No, she's a Bastille Day explosion that lights up all of the country town of Yonville. All Rodolphe wanted was a diddle, but he got a full-blown dose of how-am-I-gonna-get-out-of-this? His final letter to her is a masterpiece of I-really-must-be-off-now: " I carry away the thought of you like a talisman," he burbles "I am leaving. Where? I have no idea, I am mad! Adieu!" And he signs it: "Your friend." Your friend!

§   §   §

Meanwhile the reader is treated to one of the great 3-D visions of small town life in the 18th Century French countryside, complete with gorgeous vistas, smells, tastes and sounds, flowers and trees and fields and animals and an absolutely charming tiny peep-hole vision into the folk life of the Rouen country. It's a vision of what they do all day (gossip), what they eat (potatoes), what they drink (cider), what they think (what is that dratted doctor's wife up to now?) At the end, while poor Emma is lying, tongue extruded, eyes popped out, skin empurpled (she ate huge hands full of arsenic), the focus is on the ghastliness of her actual dying --- we get a recurrence of the monsters we have seen before, this poor writhing creature on the bed, "her eyes open extravagantly wide: and her poor hands crawled over the sheets, with that dreadful and gentle movement of the dying who seem to want to cover themselves over already with the shroud."

Meanwhile, while she is expiring, there is a long and very funny intellectual badminton game going on between the atheist pharmacist Homais and the local curé, M. Bournisien. It is your master ironist Flaubert who deems that poor Emma will not poison herself over one of her lovers, but because she couldn't pay the bills for her years of love-courtship --- cloth, dresses, shoes, pocketbooks, candlesticks, drapes, furniture, artifacts that she bought to show the people of the village that she was something, not just a poor bourgeoise adulterer.

There is much to capture the reader here. One is Flaubert's (and the translator's) wonderful way with words (see the introductory paragraph above, the moment after Emma's first seduction by Rodolphe). There is, too, Flaubert's charming, scandalous wit that engaged the French authorities so that they tried, in 1857, vainly, to stick him in the hoosegow for obscenity ... although, as a good example, we never get to see Emma when she is debauching herself with lover #2 --- the law-clerk Léon --- for it all takes place in a hackney coach trundling about Rouen, giving the reader a surprise tour of the rue Grand-Pont, the place des Arts, the quai Napoléon, the pont Neuf, and the statue of Pierre Corneille. Every time the driver slows, a voice from within calls out "Carry on!" "No. Straight on!" and "Well, go on!" Finally, "in the middle of the day, in the open level country,"

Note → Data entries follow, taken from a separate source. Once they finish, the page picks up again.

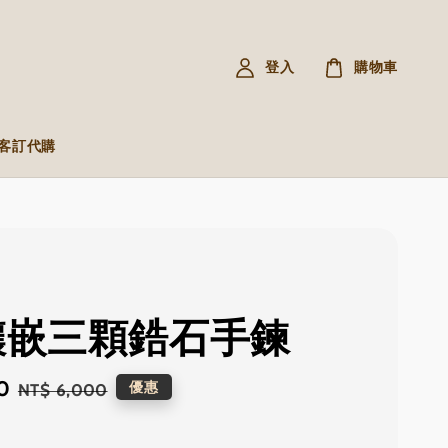
登入
購物車
R 客訂代購
 鑲嵌三顆鋯石手鍊
0
Regular
優惠
NT$ 6,000
price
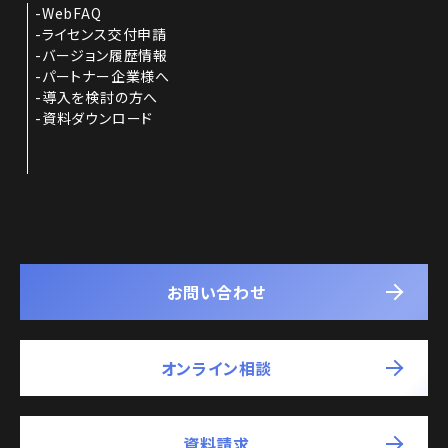
WebFAQ
ライセンス交付申請
バージョン履歴情報
パートナー企業様へ
導入を検討の方へ
資料ダウンロード
お問い合わせ
オンライン相談
資料請求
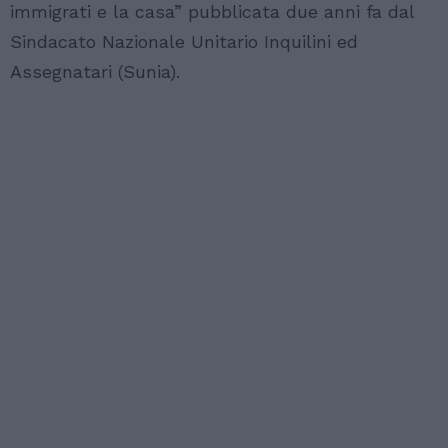
immigrati e la casa” pubblicata due anni fa dal
Sindacato Nazionale Unitario Inquilini ed
Assegnatari (Sunia).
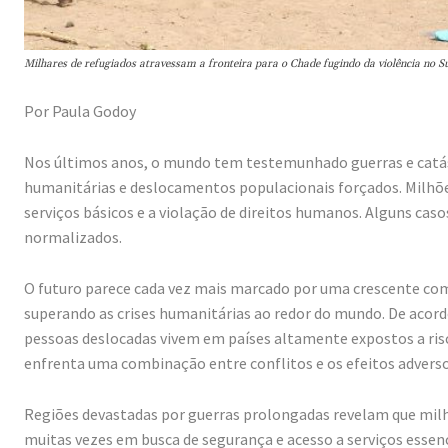
Milhares de refugiados atravessam a fronteira para o Chade fugindo da violência no
Por Paula Godoy
Nos últimos anos, o mundo tem testemunhado guerras e catás
humanitárias e deslocamentos populacionais forçados. Milhões
serviços básicos e a violação de direitos humanos. Alguns cas
normalizados.
O futuro parece cada vez mais marcado por uma crescente com
superando as crises humanitárias ao redor do mundo. De aco
pessoas deslocadas vivem em países altamente expostos a risc
enfrenta uma combinação entre conflitos e os efeitos advers
Regiões devastadas por guerras prolongadas revelam que milhõ
muitas vezes em busca de segurança e acesso a serviços essenc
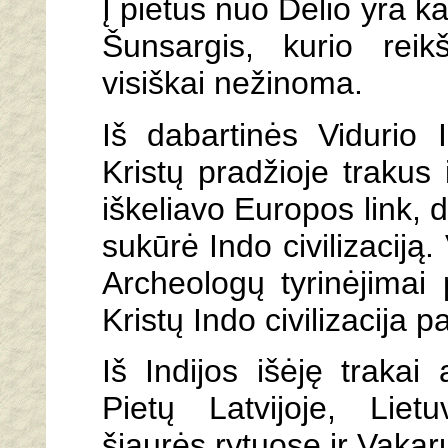
Į pietus nuo Delio yra k
Šunsargis, kurio rei
visiškai nežinoma.
Iš dabartinės Vidurio 
Kristų pradžioje trakus
iškeliavo Europos link, d
sukūrė Indo civilizaciją.
Archeologų tyrinėjimai 
Kristų Indo civilizacija p
Iš Indijos išėję trakai 
Pietų Latvijoje, Lietu
šiaurės rytuose ir Vakar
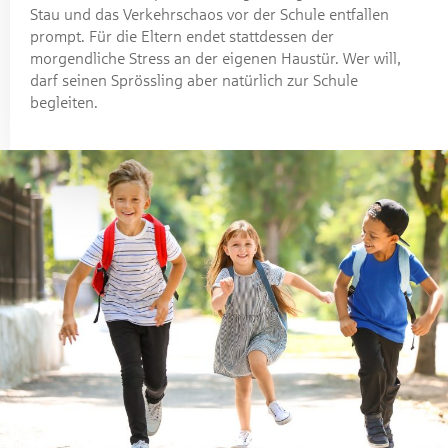
Stau und das Verkehrschaos vor der Schule entfallen
prompt. Für die Eltern endet stattdessen der
morgendliche Stress an der eigenen Haustür. Wer will,
darf seinen Sprössling aber natürlich zur Schule
begleiten.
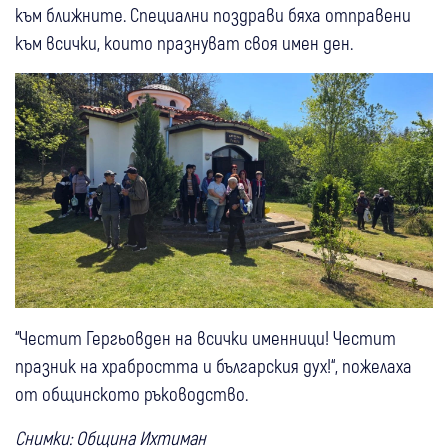
към ближните. Специални поздрави бяха отправени
към всички, които празнуват своя имен ден.
“Честит Гергьовден на всички именници! Честит
празник на храбростта и българския дух!“, пожелаха
от общинското ръководство.
Снимки: Община Ихтиман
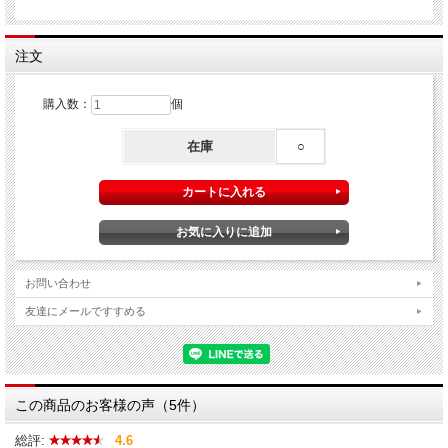
注文
購入数：
個
在庫
○
お問い合わせ
友達にメールですすめる
この商品のお客様の声（5件）
総評:
4.6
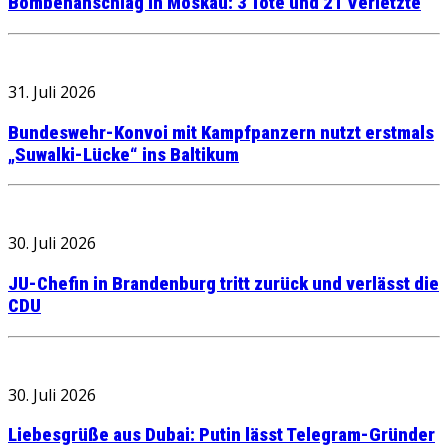
Bombenanschlag in Moskau: 3 Tote und 21 Verletzte
31. Juli 2026
Bundeswehr-Konvoi mit Kampfpanzern nutzt erstmals
„Suwalki-Lücke“ ins Baltikum
30. Juli 2026
JU-Chefin in Brandenburg tritt zurück und verlässt die
CDU
30. Juli 2026
Liebesgrüße aus Dubai: Putin lässt Telegram-Gründer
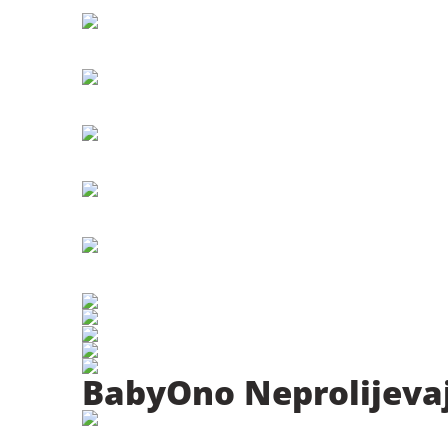
BabyOno Neprolijeva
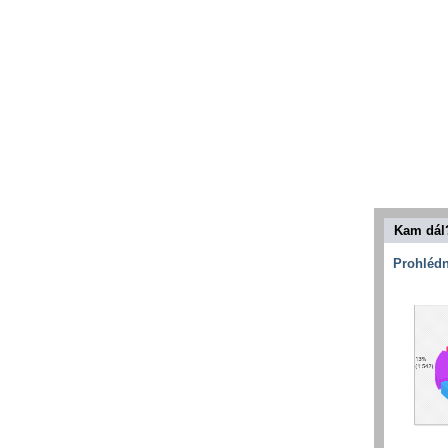
Kam dál
Prohlédn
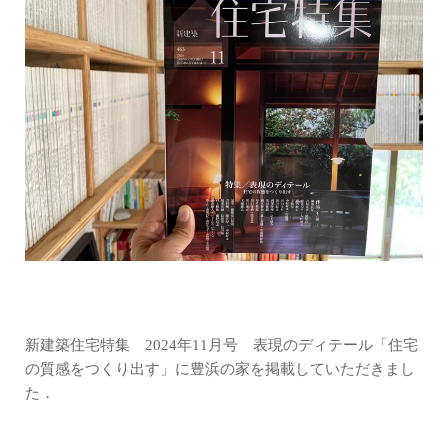
新建築住宅特集 2024年11月号 表現のディテール「住宅
の質感をつくり出す」に豊浜の家を掲載していただきまし
た．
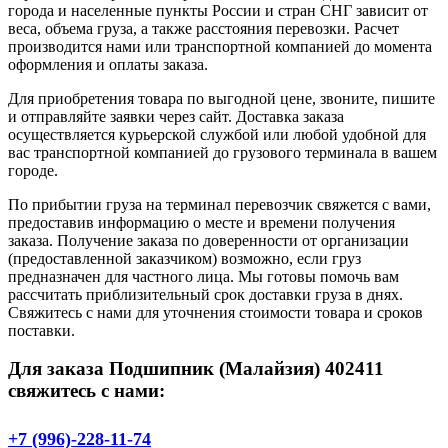
города и населенные пункты России и стран СНГ зависит от
веса, объема груза, а также расстояния перевозки. Расчет
производится нами или транспортной компанией до момента
оформления и оплаты заказа.
Для приобретения товара по выгодной цене, звоните, пишите
и отправляйте заявки через сайт. Доставка заказа
осуществляется курьерской службой или любой удобной для
вас транспортной компанией до грузового терминала в вашем
городе.
По прибытии груза на терминал перевозчик свяжется с вами,
предоставив информацию о месте и времени получения
заказа. Получение заказа по доверенности от организации
(предоставленной заказчиком) возможно, если груз
предназначен для частного лица. Мы готовы помочь вам
рассчитать приблизительный срок доставки груза в днях.
Свяжитесь с нами для уточнения стоимости товара и сроков
поставки.
Для заказа Подшипник (Малайзия) 402411
свяжитесь с нами:
+7 (996)-228-11-74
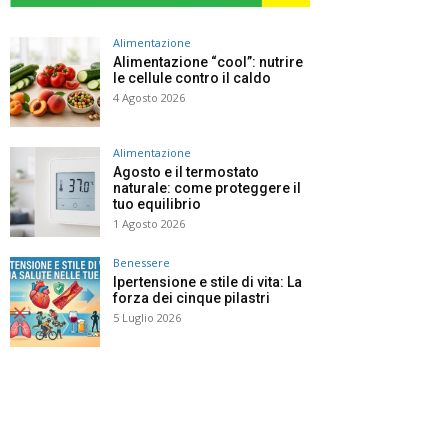
Alimentazione
Alimentazione “cool”: nutrire
le cellule contro il caldo
4 Agosto 2026
Alimentazione
Agosto e il termostato
naturale: come proteggere il
tuo equilibrio
1 Agosto 2026
Benessere
Ipertensione e stile di vita: La
forza dei cinque pilastri
5 Luglio 2026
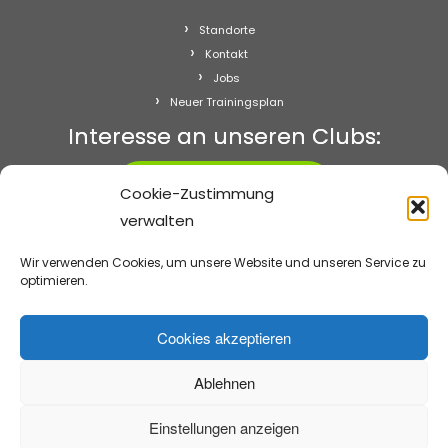
Standorte
Kontakt
Jobs
Neuer Trainingsplan
Interesse an unseren Clubs:
Starten!
Cookie-Zustimmung
verwalten
Abo kündigen
Impressum
Wir verwenden Cookies, um unsere Website und unseren Service zu
Datenschutz
optimieren.
Cookie-Richtlinie (EU)
Cookies akzeptieren
Ablehnen
·
© 2026
frau+figur Fitnessclubs
·
Präsentiert von
·
Entworfen mit dem
Customizr-Theme
·
Einstellungen anzeigen
Zurück nach oben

    at the moment when the sun at its fiercest beat down upon the old silvered lanterns, a bare hand slipped under the little curtains of yellow linen and threw out some torn scraps of paper, that scattered on the wind and alighted further away, like white butterflies, on a field of red clover all in flower.

It was the note that the now unseen Emma had written to her companion in the carriage. She wrote it the morning before, telling him, definitely, why she could never see him again.